Consultation proposals

In outline, the consultation addresses the following issues:

  • The private sector off-payroll extension excludes small employers. The consultation proposes using the Companies Act to determine size (i.e. small if two or more of following are met: annual turnover, balance sheet total and employee numbers are not more than £10.2m, £5.1m and 50 respectively – small groups are also covered in the Act) and another turnover/employee based test for small, non-corporate entities. In contrast, no such size-based exclusion applies or will apply in the public sector;
  • The Government wants to improve the way the determination (of whether off-payroll applies), and the reasons for it, are communicated to all parties involved. It proposes that businesses should provide the worker and the party they contract with, such as an agency, with their determination and reasons, and this should be cascaded down the labour supply chain and shared with the fee-payer as appropriate. It would provide a right for the worker and fee-payer to seek those reasons directly from the business (if not provided) and require the business to have in place a process for resolving determination disputes which meets certain minimum requirements;
  • It proposes a change to the current rules on liability for unpaid tax and NICs to allow liability to move up and down complex labour supply chains, depending on which party is at fault. For example, if an agency failed to cascade the determination, it would be liable until such time that it did. HMRC could ultimately collect from the business at the top of the supply chain if it could not recover from the agency or other parties involved;
  • There are further tax details in the consultation, for example, dealing with the apprenticeship levy, student loans and addressing double taxation.

Comment

Extending off-payroll rules to the private sector raises the prospect of new administrative burdens and tax liability risks for affected businesses, as well as a potentially detrimental impact on future staff availability and flexibility. Up to a third of contractors working through PSCs may be financially worse off when the changes are implemented, with take-home pay dropping as they pay more tax. This may lead some to quit contracting, others to raise their rates or seek to transfer onto the business’s payroll as employees. Some may dispute how the rules have been applied to them by the business or even demand holiday pay and other worker entitlements in protest at having to pay tax like an employee but not receive the same rights and benefits.

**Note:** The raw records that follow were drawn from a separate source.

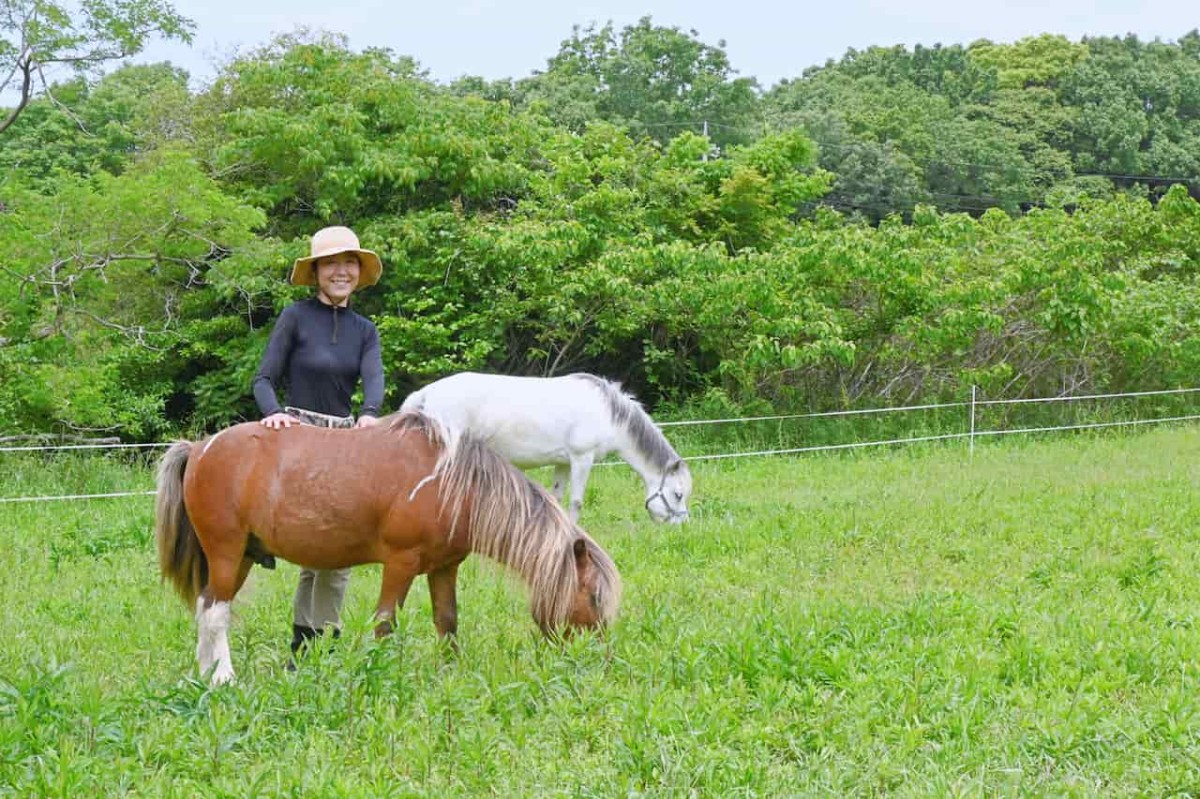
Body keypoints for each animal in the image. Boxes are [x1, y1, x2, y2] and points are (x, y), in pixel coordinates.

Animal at [152, 407, 619, 681]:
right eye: (594, 599)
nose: (597, 661)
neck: (452, 483)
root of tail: (199, 448)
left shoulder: (444, 567)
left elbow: (447, 620)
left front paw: (450, 674)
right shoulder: (400, 563)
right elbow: (385, 623)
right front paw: (382, 673)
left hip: (242, 557)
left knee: (207, 608)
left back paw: (206, 674)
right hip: (227, 552)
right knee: (216, 613)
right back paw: (224, 679)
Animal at [398, 371, 691, 523]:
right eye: (678, 494)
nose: (682, 523)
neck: (607, 414)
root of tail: (427, 393)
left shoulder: (563, 463)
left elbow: (557, 497)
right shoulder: (582, 459)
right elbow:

Where the private sector business contracts directly with a worker via a PSC, there is also the significant additional cost of employer NICs to be paid (13.8% of gross). As such, alternative ‘solutions’, such as routing the worker via other third parties, or reducing and changing contractors roles may by investigated by businesses, depending on the final details in this summer’s Finance Bill. However, the consultation’s proposal to allow HMRC to hold the business ultimately liable for any unpaid off-payroll tax and NICs means that such solutions need careful consideration to ensure that all parties involved are reputable and compliant. Although still in consultation stage, businesses should consider acting now, including auditing their current off-payroll arrangements, given the April 2020 deadline.